# Exercise
Below are the records; locate each line with the word "CROSS" and copy it.

# Material shown
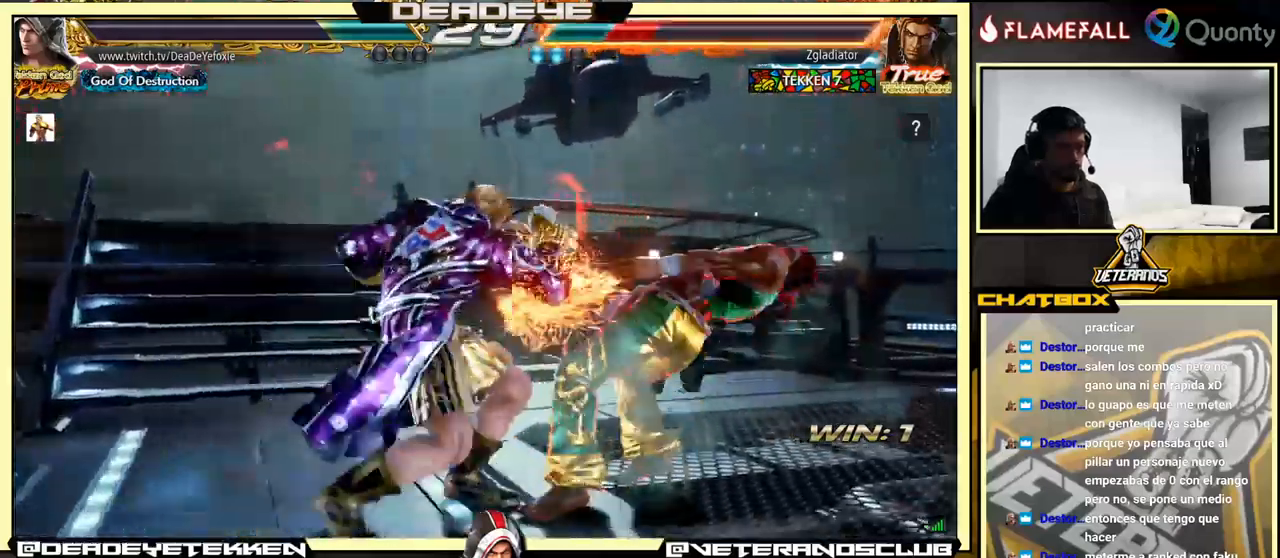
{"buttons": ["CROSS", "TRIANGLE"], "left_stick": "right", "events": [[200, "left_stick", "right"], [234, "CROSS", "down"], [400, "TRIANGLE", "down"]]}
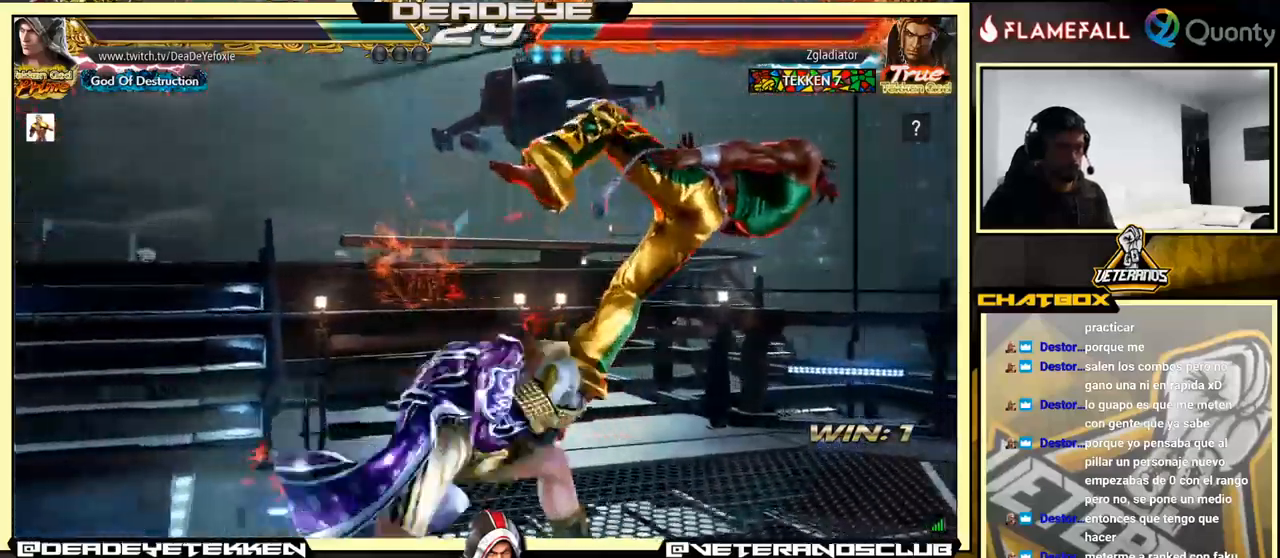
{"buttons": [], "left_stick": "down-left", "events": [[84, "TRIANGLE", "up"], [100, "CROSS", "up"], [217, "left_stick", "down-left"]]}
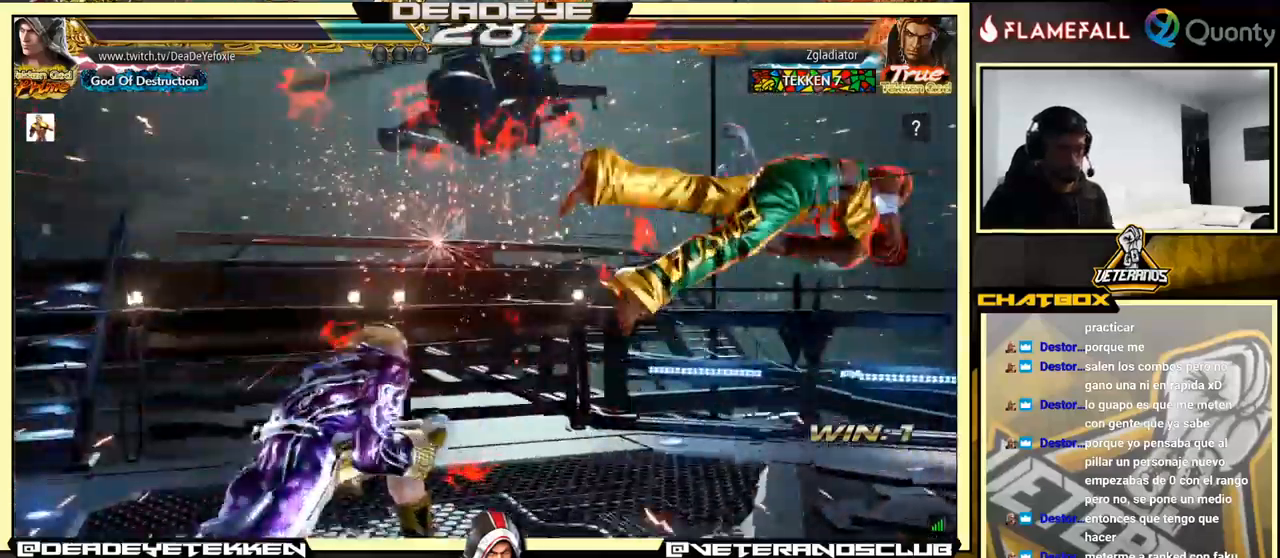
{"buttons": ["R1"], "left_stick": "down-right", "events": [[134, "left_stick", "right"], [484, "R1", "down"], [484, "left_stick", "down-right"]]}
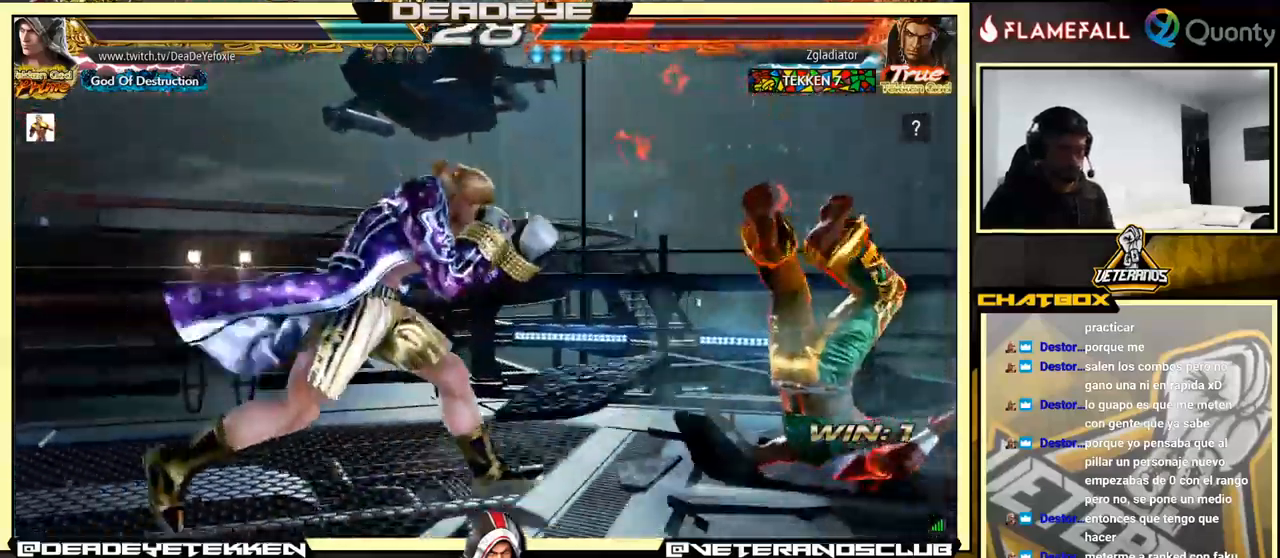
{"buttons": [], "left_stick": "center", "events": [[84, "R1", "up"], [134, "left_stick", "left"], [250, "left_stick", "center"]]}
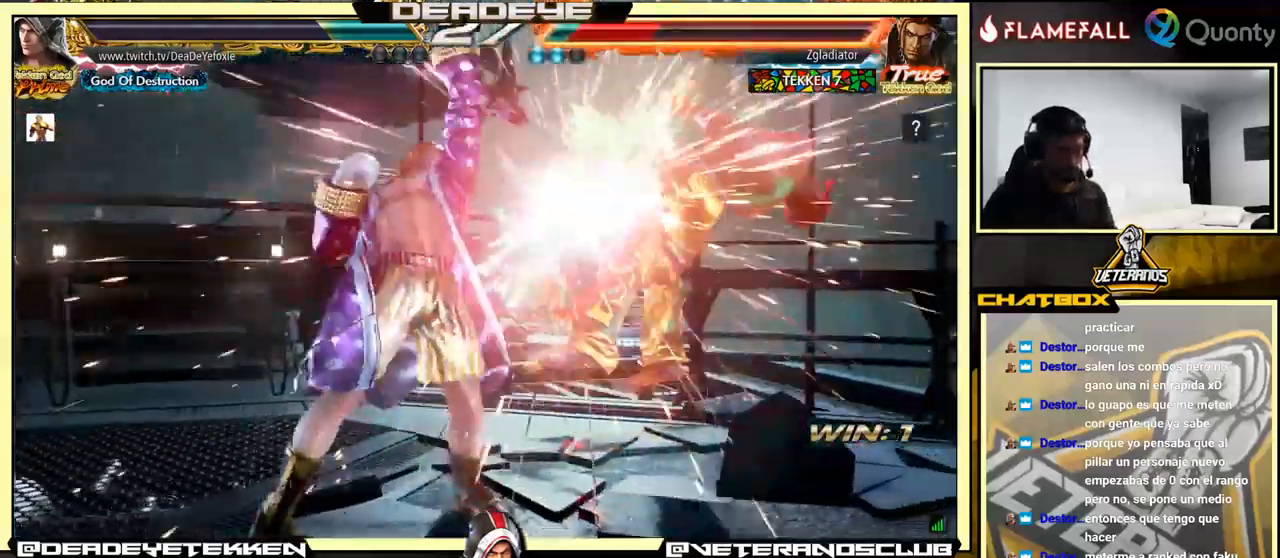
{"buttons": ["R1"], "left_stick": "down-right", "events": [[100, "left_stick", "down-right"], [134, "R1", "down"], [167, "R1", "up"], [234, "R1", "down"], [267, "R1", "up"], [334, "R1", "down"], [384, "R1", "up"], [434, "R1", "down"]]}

# Reply
{"buttons": ["CROSS", "TRIANGLE"], "left_stick": "right", "events": [[200, "left_stick", "right"], [234, "CROSS", "down"], [400, "TRIANGLE", "down"]]}
{"buttons": [], "left_stick": "down-left", "events": [[84, "TRIANGLE", "up"], [100, "CROSS", "up"], [217, "left_stick", "down-left"]]}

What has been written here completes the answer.